La reine Elizabeth ignore l'Acadie et la Déportation

Steve Hachey et Philippe Ricard - 14 octobre 2002

MONCTON - Comme il fallait s'y attendre, la reine Elizabeth II n'a pas reconnu les torts causés par le Grand dérangement de 1755, lors de sa visite au Nouveau-Brunswick en fin de semaine. Les représentants des Acadiens sont toutefois confiants que Sa Majesté donnera suite à la requête de la société civile d'ici 2005, l'année de la commémoration du 250e anniversaire de la Déportation.

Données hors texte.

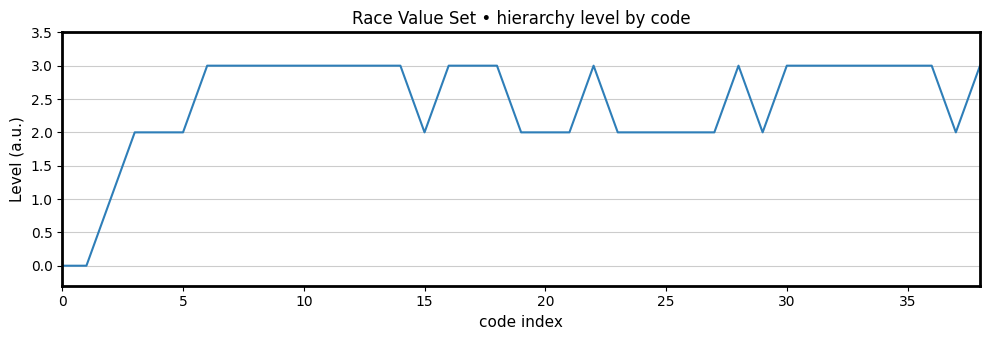

What is the maximum value shown in the chart?

3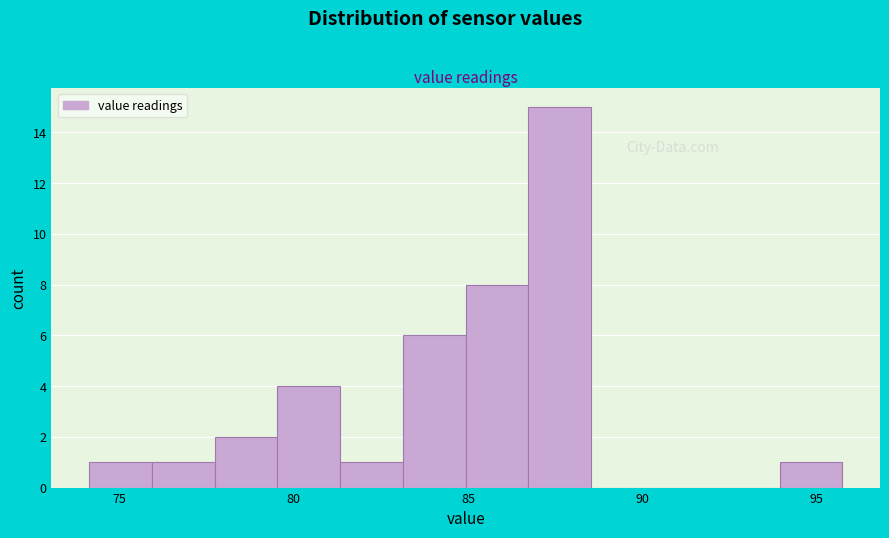

Read against the x-axis, roughly where is the centre of the tallest bar?

87.5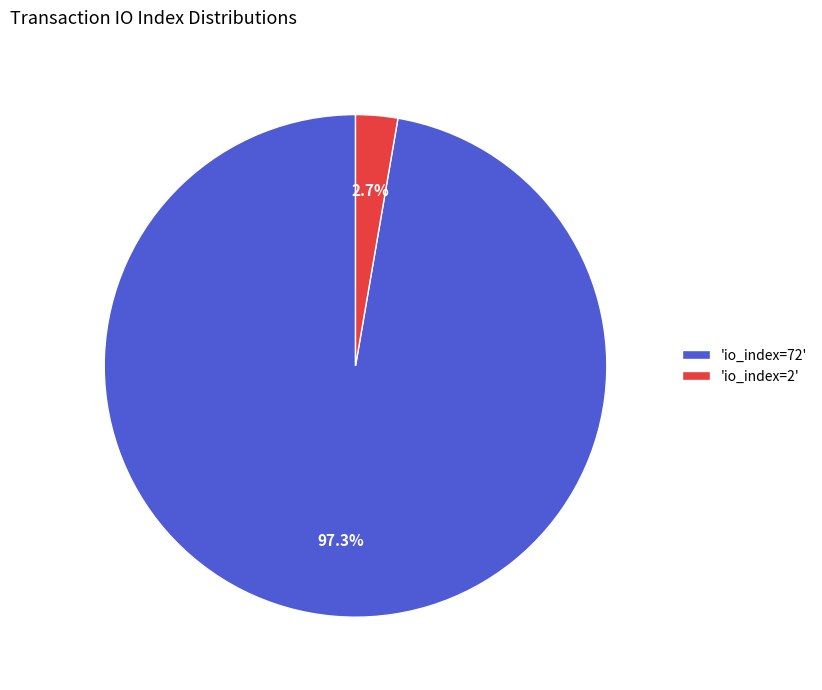

Rank the categories by value from highest to lowest.

'io_index=72', 'io_index=2'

Philippe Ricard et Steve Hachey L'Acadie NOUVELLE

Comme le frappeur au baseball, la souveraine aura deux autres chances de se reprendre après avoir fendu l'air, lors de son passage dans la province en fin de semaine. La souveraine pourra satisfaire la société civile acadienne et la Société nationale de l'Acadie en 2004, lors du 400e anniversaire de la fondation de l'Acadie, ou en 2005, pour la commémoration du Grand dérangement entrepris en 1755. Le président de la SNA, Euclide Chiasson, affirme ne pas être surpris que la reine n'ait pas profité de son passage parmi nous pour reconnaître les torts causés par la Déportation. «On n'a pas été réellement surpris qu'elle ne fasse pas mention des Acadiens lors de sa visite. Ce qui nous a surpris, c'est que la communauté acadienne n'ait pas été officiellement invitée aux célébrations. Ni la SNA ni la SAANB n'a été invitée. Dans les 500 invités, il me semble que les organismes acadiens avaient leur place», soutient M. Chiasson. Selon le président de la SNA, il est possible que le gouvernement fédéral, qui est responsable de la visite royale, ait intentionnellement refusé d'inviter les représentants des organismes acadiens, de peur qu'ils soulèvent la controverse. «C'est possible qu'ils (les dirigeants fédéraux) aient eu peur. C'est comme si on nous disait que l'on n'est pas capables de recevoir des gens. Du début, on avait dit qu'il n'y aurait pas de manifestation de notre part. On a une démarche d'entamée, elle est officielle et on s'attend à une réponse officielle», argue Euclide Chiasson. Il précise que la SNA a reçu un accusé de réception du Bureau du gouverneur général pour dire que la requête avait bien été livrée à Londres. Cependant, la SNA n'a rien reçu de la Couronne britannique. La requête a été envoyée à la fin du mois de juillet.

Processus bloqué? Selon M. Chiasson, la décision de reconnaître les torts faits aux Acadiens lors de la Déportation ne se fera pas sans l'accord du Canada, ce qui pourrait être ardu étant donné les prises de position antérieures du gouvernement libéral dans le dossier. «J'ai l'impression qu'une décision dans ce dossier va se prendre avec l'accord du Canada. Est-ce que c'est possible que ça bloque là (au gouvernement fédéral)? Je ne le sais pas. Tout ce que je sais, c'est que Stéphane Dion avait dit qu'il ne s'objecterait pas à notre requête si elle venait de la société civile», explique-t-il. De son côté, le député bloquiste de Verchères-Les-Patriotes, Stéphane Bergeron, s'est dit déçu de l'attitude de la reine face au peuple acadien. «Ça me déçoit, bien sûr. J'ai peine à croire qu'elle vienne au Nouveau-Brunswick sans même aborder la question. On s'est soigneusement assuré qu'elle ne prenne pas la parole. Ça laisse un goût amer», a-t-il affirmé.

Un message indirect Le maire de Dieppe, Yvon Lapierre, est le seul représentant de la communauté acadienne qui ait eu l'occasion de s'adresser à Elizabeth II. Lui non plus ne s'attendait guère à ce que la reine s'adresse aux Acadiens dans le dossier. Il indique toutefois que la Ville de Dieppe a tenu à rappeler «la longue présence des Acadiens», question de la sensibiliser. «Avec une saveur totalement francophone, on a voulu directement ou indirectement faire passer un certain message. On sait que le dossier va faire son chemin au palais de Buckingham, nous avons voulu la sensibiliser à notre présence», révèle le maire. M. Lapierre ne perd pas espoir de voir un jour la reine faire amende honorable. Coïncidence ou non, les Jeunes chanteurs d'Acadie ont entonné au début de la cérémonie la chanson L'Hymne à l'espoir, d'Édith Butler, contenant les inspirantes paroles Un jour, un jour peut-être... «Ce n'est pas nous qui avons fait la sélection; mais si c'était un adon, c'était un bel adon», a expliqué le maire de Dieppe.